Réinventer le discours sur la qualité : une urgence face aux consommateurs

Juin 2016

Les dernières années ont été marquées par le renforcement des attentes des consommateurs en matière de qualité des produits dans l’ensemble de ses dimensions (performance, innocuité, praticité, responsabilité…).,Répondre à cette demande de qualité est une formidable opportunité de sortir d’une concurrence par les prix destructrice et de contribuer à la diffusion d’une « bonne consommation ». À condition toutefois de savoir comment la signaler et d’être crédible. L’Observatoire du rapport à la qualité dans l’alimentaire, mené en 2016 par l’ObSoCo, constitue un outil de compréhension et d’aide à l’action d’une richesse inédite pour actualiser les repères sur le sujet.

À l’heure où un Français sur deux aspire à consommer autrement, la qualité s’affirme comme une priorité à laquelle une majorité ne souhaite pas renoncer, même en cas de restriction budgétaire. Quand 70% des consommateurs déclarent un pouvoir d’achat à la baisse, ils se montrent plus exigeants et ne veulent pas transiger sur la qualité, quitte à modifier leurs habitudes.

Si les Français reconnaissent que la qualité des produits alimentaires a globalement augmenté, il y a comme un paradoxe dans la façon dont ils attribuent ces progrès aux différents acteurs de l’offre. Leur préférence semble en effet s’exprimer en faveur des acteurs traditionnels et locaux, tels les petits producteurs et autres circuits courts, portés par un imaginaire rassurant, émotionnellement ou affectivement réconfortant. Les consommateurs plébiscitent une forme de qualité à l’ancienne, pseudo authentique et presque « préindustrielle », qui se traduit aussi par l’engouement à l’égard du bio. En comparaison, les autres acteurs de l’offre tels les fabricants et les distributeurs marquent un net retrait.
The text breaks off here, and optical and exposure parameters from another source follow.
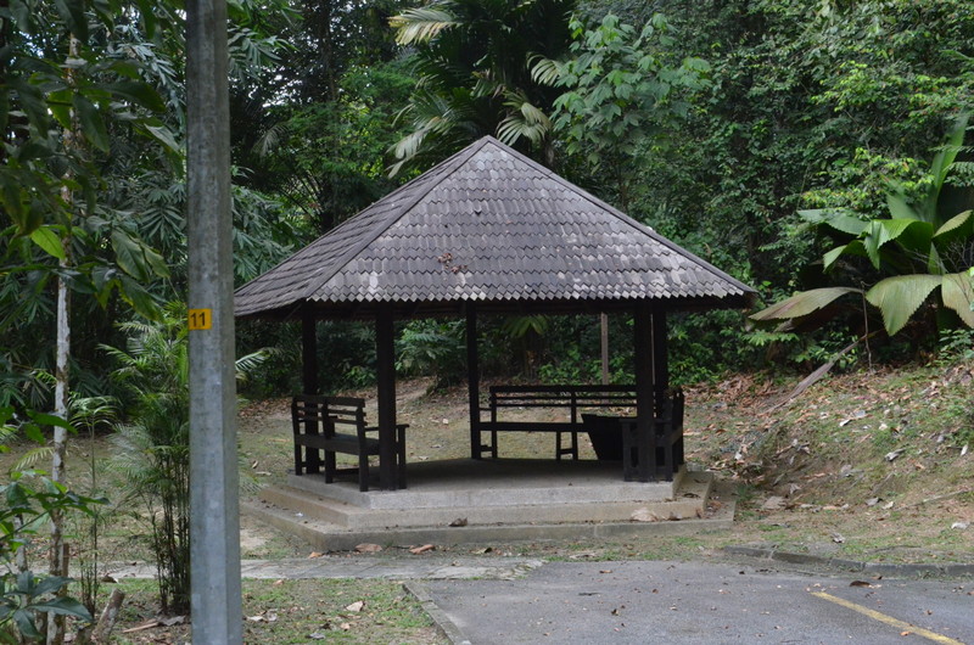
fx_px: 1377
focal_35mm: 51
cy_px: 322
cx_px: 487
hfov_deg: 39.0
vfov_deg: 26.4
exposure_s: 1/400
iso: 3200
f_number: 7.1
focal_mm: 34
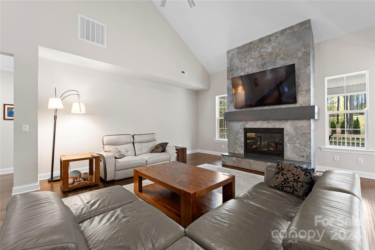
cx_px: 188
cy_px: 125
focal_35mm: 15
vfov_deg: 75.8
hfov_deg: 98.9
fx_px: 160
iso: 160
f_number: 6.3
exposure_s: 1/2
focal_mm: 15.4
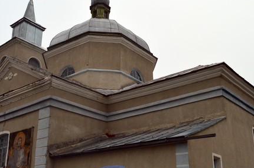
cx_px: 112
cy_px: 95
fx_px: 310
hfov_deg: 44.5
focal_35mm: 44
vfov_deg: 30.4
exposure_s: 1/250
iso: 400
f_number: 10
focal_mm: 18
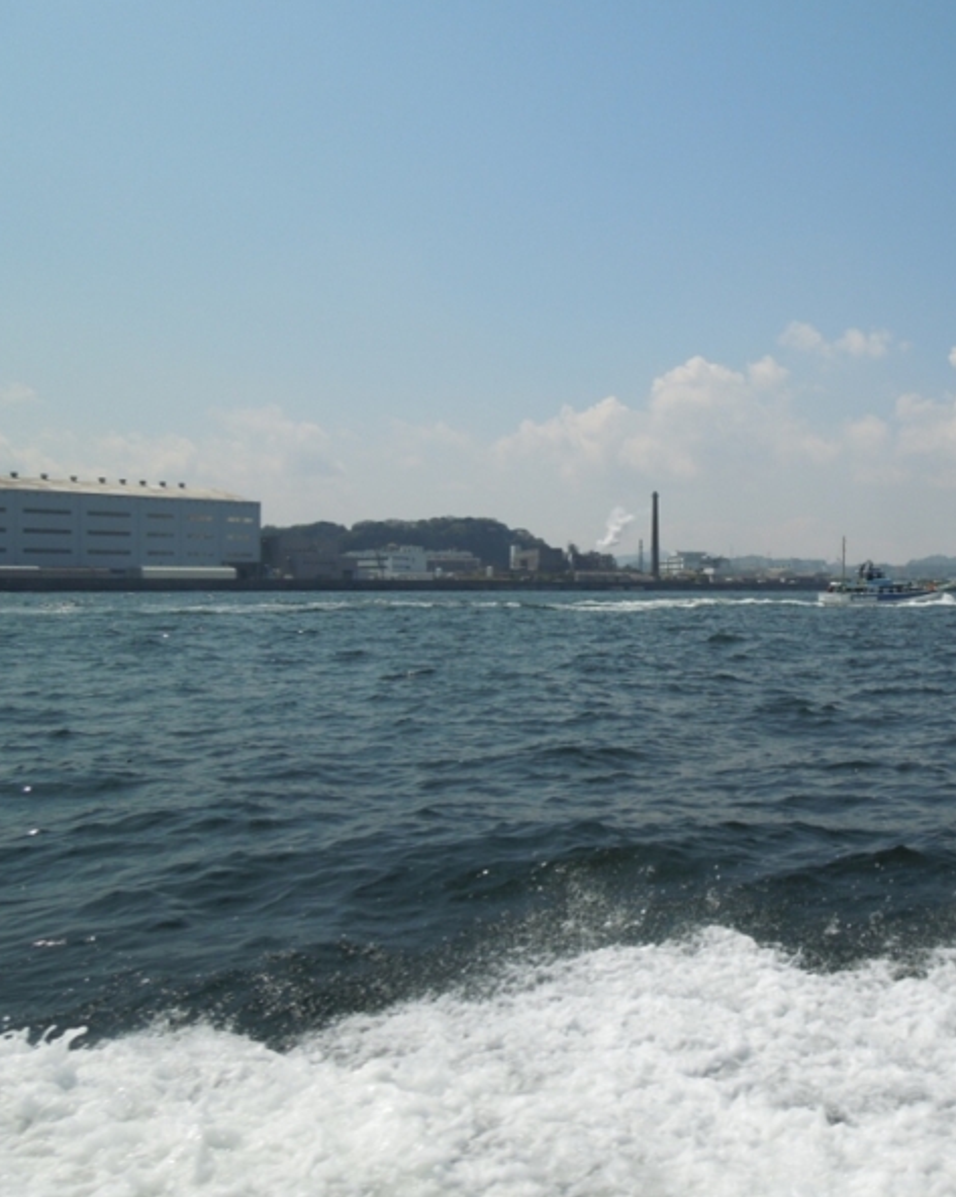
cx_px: 770
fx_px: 1168
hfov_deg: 42.4
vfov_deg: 54.2
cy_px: 594
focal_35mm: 33
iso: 100
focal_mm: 4.5
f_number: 6.6
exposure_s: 1/800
Ce paradoxe illustre à quel point, face à ces référents passéistes, les efforts entrepris par les fabricants et les marques apparaissent peu lisibles aux yeux des consommateurs. Il rend compte de l’importance de la tâche à mener pour rattraper un retard que la surenchère sur les prix a sans nul doute contribué à brouiller.

Il y a urgence pour les fabricants et les distributeurs à refonder l’image de la qualité de leurs produits, et cela passe par l’invention d’un discours radicalement nouveau sur le sujet.
Dans un contexte de mise en doute des affirmations auto-proclamées et des signaux associés à des dispositifs « marketing », tout l’enjeu est d’adopter de nouveaux signaux pertinents, ainsi qu’un langage en lien avec les attentes et la sensibilité de l’époque.

La qualité recouvre de multiples dimensions (performance, innocuité, responsabilité, praticité) qui pèsent différemment selon les familles de produit. Ces dimensions relèvent de 3 types d’enjeux particuliers :

  • Légitimité (adéquation avec l’évolution des attentes et aspirations des consommateurs, en lien avec leur sensibilité à des problématiques sociétales).
    A titre d’exemple, les régimes alimentaires connaissent une impressionnante transformation en cours, avec une pratique de régimes de toute sorte (vegan, gluten, etc.) qui s’est installée chez 4 Français sur 10, et plus saisissant encore, une modification des comportements de la consommation de viande chez 9 Français sur 10. Appréhender ces évolutions est essentiel pour répondre à la demande de qualité des consommateurs en lien avec leurs nouvelles pratiques.
  • Lisibilité (adéquation avec les critères prioritaires pour le consommateur et ses modes de décodage).
    A côté de l’identification des signaux les plus pertinents, se pose la question de leur expression auprès des consommateurs. La perception de la qualité des produits alimentaires ne repose pas uniquement sur des données objectives mais aussi sur des dimensions imaginaires et symboliques.
  • Et enfin crédibilité (capacité à inspirer et nourrir la confiance).
    A l’occasion des crises alimentaires de ces 20 dernières années, les Français ont pu prendre conscience, non seulement du fait que manger pouvait être dangereux pour sa santé, mais que certaines entreprises pouvaient faire passer leurs intérêts avant ceux des consommateurs. Rassurer par une mise en avant crédible de la qualité des produits est une manière de tenter de faire reculer la défiance dont souffrent les grands acteurs (marques et enseignes) œuvrant sur le marché alimentaire.

Des expérimentations conduites dans le cadre de cet Observatoire ont démontré que l’adoption de signes de qualité perçus comme crédibles et pertinents, est en mesure d’améliorer la perception du rapport qualité-prix et d’élever la disposition à payer.

En clair cela signifie que cette demande de qualité constitue donc une formidable opportunité pour ceux qui les premiers sauront préempter les signaux et les discours pertinents, et pourront ainsi prendre des positions sur leurs marchés.